A vent’anni da questo primo successo, nel giugno 2020, la band pubblica l’omonimo “Lamb of God”, che a settembre è stato presentato in live streaming dai loro studi di Richmond. Le registrazioni sono ora incluse nella versione deluxe dell’opera, edita a marzo 2021: l’idea di presentarla con un’esibizione in streaming è stata un compromesso per portare ai fan un po’ di quell’energia tipica dei concerti che tanto ci manca.
Nel corso degli anni lo stile della band si è evoluto ma senza perdere la forza e l’aggressività che lo caratterizzano. Oggi questo “Lamb of God” ci propone un sound che si allinea bene con quelli che sono gli standard attuali del death/metalcore. ‘Memento Mori’ è la prima traccia e anche uno dei singoli: un’intro dai toni cupi che in meno di due minuti esplode diretta, imperiosa, ma anche abbastanza orecchiabile. Un altro singolo sarà ‘Bloodshot Eyes’, un pezzo intenso, dall’approccio un po’ più mainstream rispetto al resto dell’album ma comunque molto godibile. Molto apprezzati, qui, i momenti in cui il growl e lo scream lasciano il posto ad un cantato lugubre che in qualche modo ricorda i Type 0 Negative. ‘Checkmate’ e ‘Gears’ si fondono in un unico flusso di energia, con chitarre e bassi a formare un compatto muro di suono. Le successive ‘Reality Bath’ e ‘New Colossal Hate’ sono entrambe canzoni arrabbiate, ma mentre la prima punta su velocità e una voce più improntata allo scream, la seconda gioca molto sui toni bassi del growl per dare una sensazione di oppressione totale.
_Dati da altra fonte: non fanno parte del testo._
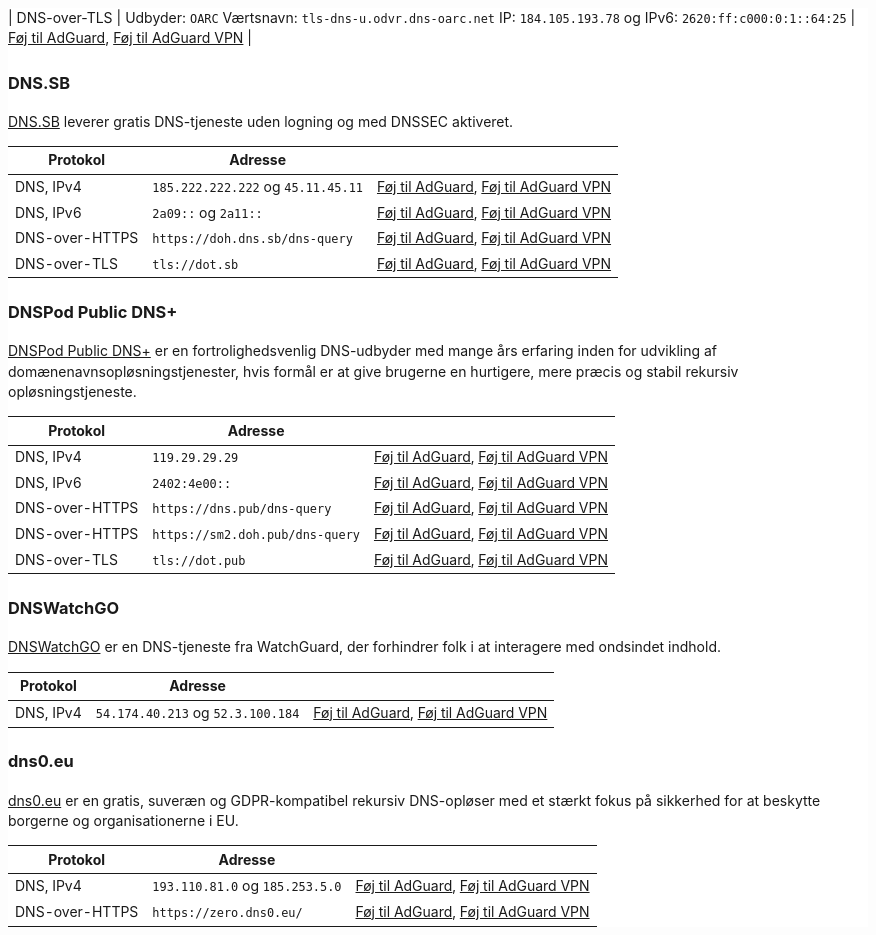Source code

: | DNS-over-TLS | Udbyder: `OARC` Værtsnavn: `tls-dns-u.odvr.dns-oarc.net` IP: `184.105.193.78` og IPv6: `2620:ff:c000:0:1::64:25` | [Føj til AdGuard](adguard:add_dns_server?address=tls://tls-dns-u.odvr.dns-oarc.net&name=tls-dns-u.odvr.dns-oarc.net), [Føj til AdGuard VPN](adguardvpn:add_dns_server?address=tls://tls-dns-u.odvr.dns-oarc.net&name=tls-dns-u.odvr.dns-oarc.net) |

### DNS.SB

[DNS.SB](https://dns.sb/) leverer gratis DNS-tjeneste uden logning og med DNSSEC aktiveret.

| Protokol       | Adresse                            |                                                                                                                                                                                                       |
| -------------- | ---------------------------------- | ----------------------------------------------------------------------------------------------------------------------------------------------------------------------------------------------------- |
| DNS, IPv4      | `185.222.222.222` og `45.11.45.11` | [Føj til AdGuard](adguard:add_dns_server?address=185.222.222.222&name=), [Føj til AdGuard VPN](adguardvpn:add_dns_server?address=185.222.222.222&name=)                                               |
| DNS, IPv6      | `2a09::` og `2a11::`               | [Føj til AdGuard](adguard:add_dns_server?address=2a09::&name=), [Føj til AdGuard VPN](adguardvpn:add_dns_server?address=2a09::&name=)                                                                 |
| DNS-over-HTTPS | `https://doh.dns.sb/dns-query`     | [Føj til AdGuard](adguard:add_dns_server?address=https://doh.dns.sb/dns-query&name=doh.dns.sb), [Føj til AdGuard VPN](adguardvpn:add_dns_server?address=https://doh.dns.sb/dns-query&name=doh.dns.sb) |
| DNS-over-TLS   | `tls://dot.sb`                     | [Føj til AdGuard](adguard:add_dns_server?address=tls://dot.sb&name=dot.sb), [Føj til AdGuard VPN](adguardvpn:add_dns_server?address=tls://dot.sb&name=dot.sb)                                         |

### DNSPod Public DNS+

[DNSPod Public DNS+](https://www.dnspod.cn/products/publicdns) er en fortrolighedsvenlig DNS-udbyder med mange års erfaring inden for udvikling af domænenavnsopløsningstjenester, hvis formål er at give brugerne en hurtigere, mere præcis og stabil rekursiv opløsningstjeneste.

| Protokol       | Adresse                         |                                                                                                                                                                                                           |
| -------------- | ------------------------------- | --------------------------------------------------------------------------------------------------------------------------------------------------------------------------------------------------------- |
| DNS, IPv4      | `119.29.29.29`                  | [Føj til AdGuard](adguard:add_dns_server?address=119.29.29.29&name=), [Føj til AdGuard VPN](adguardvpn:add_dns_server?address=119.29.29.29&name=)                                                         |
| DNS, IPv6      | `2402:4e00::`                   | [Føj til AdGuard](adguard:add_dns_server?address=2402:4e00::&name=), [Føj til AdGuard VPN](adguardvpn:add_dns_server?address=2402:4e00::&name=)                                                           |
| DNS-over-HTTPS | `https://dns.pub/dns-query`     | [Føj til AdGuard](adguard:add_dns_server?address=https://dns.pub/dns-query&name=dns.pub), [Føj til AdGuard VPN](adguardvpn:add_dns_server?address=https://dns.pub/dns-query&name=dns.pub)                 |
| DNS-over-HTTPS | `https://sm2.doh.pub/dns-query` | [Føj til AdGuard](adguard:add_dns_server?address=https://sm2.doh.pub/dns-query&name=sm2.doh.pub), [Føj til AdGuard VPN](adguardvpn:add_dns_server?address=https://sm2.doh.pub/dns-query&name=sm2.dns.pub) |
| DNS-over-TLS   | `tls://dot.pub`                 | [Føj til AdGuard](adguard:add_dns_server?address=tls://dot.pub&name=dot.pub), [Føj til AdGuard VPN](adguardvpn:add_dns_server?address=tls://dot.pub&name=dot.pub)                                         |

### DNSWatchGO

[DNSWatchGO](https://www.watchguard.com/wgrd-products/dnswatchgo) er en DNS-tjeneste fra WatchGuard, der forhindrer folk i at interagere med ondsindet indhold.

| Protokol  | Adresse                           |                                                                                                                                                     |
| --------- | --------------------------------- | --------------------------------------------------------------------------------------------------------------------------------------------------- |
| DNS, IPv4 | `54.174.40.213` og `52.3.100.184` | [Føj til AdGuard](adguard:add_dns_server?address=54.174.40.213&name=), [Føj til AdGuard VPN](adguardvpn:add_dns_server?address=54.174.40.213&name=) |

### dns0.eu

[dns0.eu](https://www.dns0.eu) er en gratis, suveræn og GDPR-kompatibel rekursiv DNS-opløser med et stærkt fokus på sikkerhed for at beskytte borgerne og organisationerne i EU.

| Protokol       | Adresse                         |                                                                                                                                                                      |
| -------------- | ------------------------------- | -------------------------------------------------------------------------------------------------------------------------------------------------------------------- |
| DNS, IPv4      | `193.110.81.0` og `185.253.5.0` | [Føj til AdGuard](adguard:add_dns_server?address=193.110.81.0&name=), [Føj til AdGuard VPN](adguardvpn:add_dns_server?address=193.110.81.0&name=)                    |
| DNS-over-HTTPS | `https://zero.dns0.eu/`         | [Føj til AdGuard](sdns://AgcAAAAAAAAAAAAVaHR0cHM6Ly96ZXJvLmRuczAuZXUvCi9kbnMtcXVlcnk), [Føj til AdGuard VPN](adguardvpn:add_dns_server?address=https://zero.dns0.eu) |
Ma l’essenza della band viene finalmente rivelata in ‘Routes’: breve ma intensa, qui troviamo un metal più grezzo e tradizionale, che ci delizia con un bell’assolo verso il secondo minuto. Anche in ‘Contractor’ ritroviamo la ruvidezza caratteristica del groove più classico, anche se qui è temperata da oscillazioni nel ritmo, che alla fine del primo minuto rallenta per poi velocizzarsi di nuovo. L’album si chiude con ‘512’, anche questo un pezzo orecchiabile, caratterizzato da un riff di chitarra molto in voga nel “-core” e che abbiamo già sentito svariate volte nel corso di quest’opera; nonostante questo si tratta di un bel brano e di una degna conclusione.
Onestamente. Non c’è grande differenza tra le registrazioni live e quelle in studio, eccetto qualche parola introduttiva all’inizio dei brani (solo alcuni), ma niente di essenziale. Lo streaming poteva quindi rimanere un’esperienza visiva, il resto non aggiunge nulla alla fruizione dell’opera ed è solo materiale per i fan più devoti.
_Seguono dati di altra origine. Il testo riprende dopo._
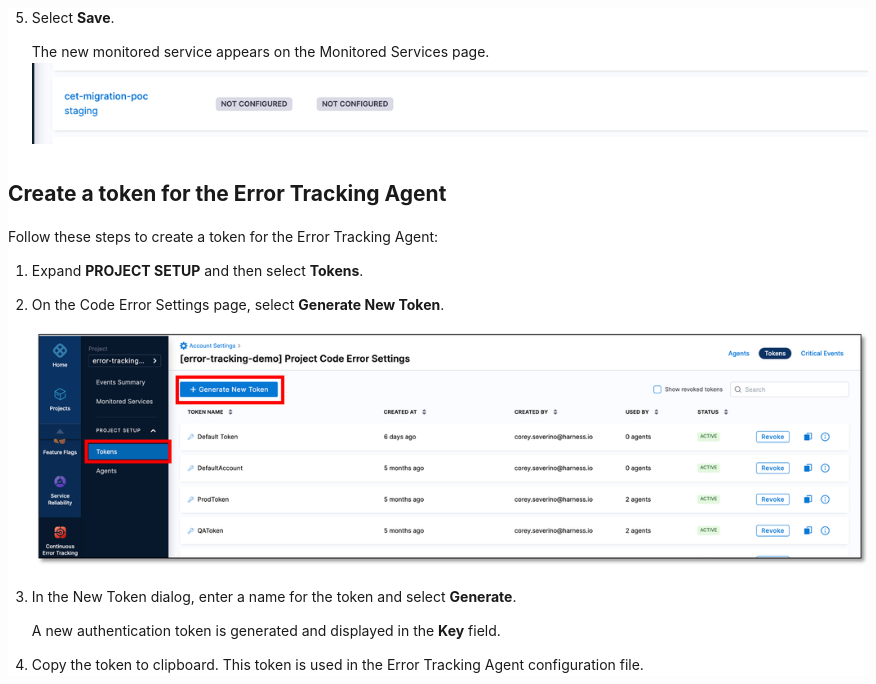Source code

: 5. Select **Save**.

   The new monitored service appears on the Monitored Services page.
   ![Navigate to Monitores Services](./static/setup-monitored-service-6.png)


## Create a token for the Error Tracking Agent

Follow these steps to create a token for the Error Tracking Agent:

1. Expand **PROJECT SETUP** and then select **Tokens**.

2. On the Code Error Settings page, select **Generate New Token**.

     ![Create Token](./static/et-quickstart-token-navigate.png)

3. In the New Token dialog, enter a name for the token and select **Generate**.

   A new authentication token is generated and displayed in the **Key** field.

4. Copy the token to clipboard. This token is used in the Error Tracking Agent configuration file.
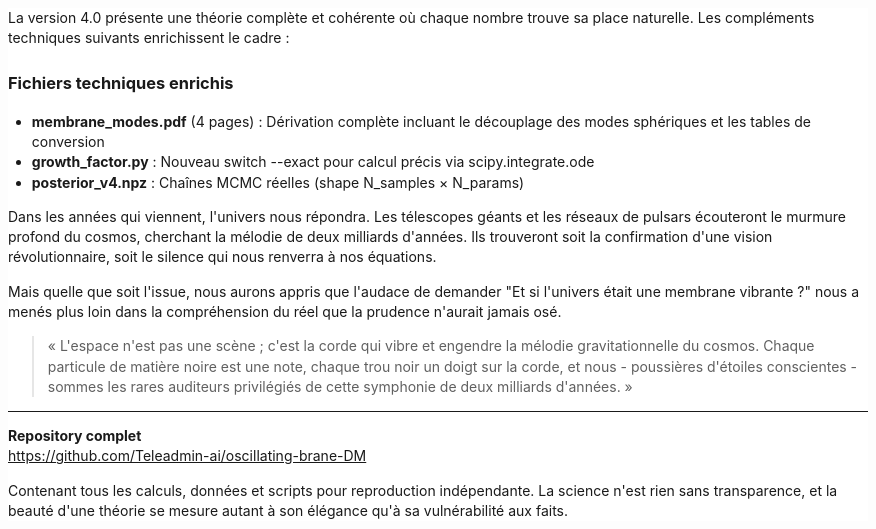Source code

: La version 4.0 présente une théorie complète et cohérente où chaque nombre trouve sa place naturelle. Les compléments techniques suivants enrichissent le cadre :

### Fichiers techniques enrichis

- **membrane_modes.pdf** (4 pages) : Dérivation complète incluant le découplage des modes sphériques et les tables de conversion
- **growth_factor.py** : Nouveau switch --exact pour calcul précis via scipy.integrate.ode
- **posterior_v4.npz** : Chaînes MCMC réelles (shape N_samples × N_params)

Dans les années qui viennent, l'univers nous répondra. Les télescopes géants et les réseaux de pulsars écouteront le murmure profond du cosmos, cherchant la mélodie de deux milliards d'années. Ils trouveront soit la confirmation d'une vision révolutionnaire, soit le silence qui nous renverra à nos équations.

Mais quelle que soit l'issue, nous aurons appris que l'audace de demander "Et si l'univers était une membrane vibrante ?" nous a menés plus loin dans la compréhension du réel que la prudence n'aurait jamais osé.

> « L'espace n'est pas une scène ; c'est la corde qui vibre et engendre la mélodie gravitationnelle du cosmos. Chaque particule de matière noire est une note, chaque trou noir un doigt sur la corde, et nous - poussières d'étoiles conscientes - sommes les rares auditeurs privilégiés de cette symphonie de deux milliards d'années. »

---

**Repository complet**  
https://github.com/Teleadmin-ai/oscillating-brane-DM

Contenant tous les calculs, données et scripts pour reproduction indépendante. La science n'est rien sans transparence, et la beauté d'une théorie se mesure autant à son élégance qu'à sa vulnérabilité aux faits.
Dal punto di vista musicale, questo “Lamb Of God” conferma la band come un caposaldo del metal in termini di qualità. C’è da dire che alcuni schemi sono ormai abusati da tutti all’interno del genere (come, appunto, i riff in ‘512’) e a causa di questo alcuni momenti risultano un po’ noiosi. Nonostante qualche difetto però, la band si conferma coerente nello stile e nell’identità, e per questo speriamo che presto avremo anche la possibilità di rivederli in tour dal vivo.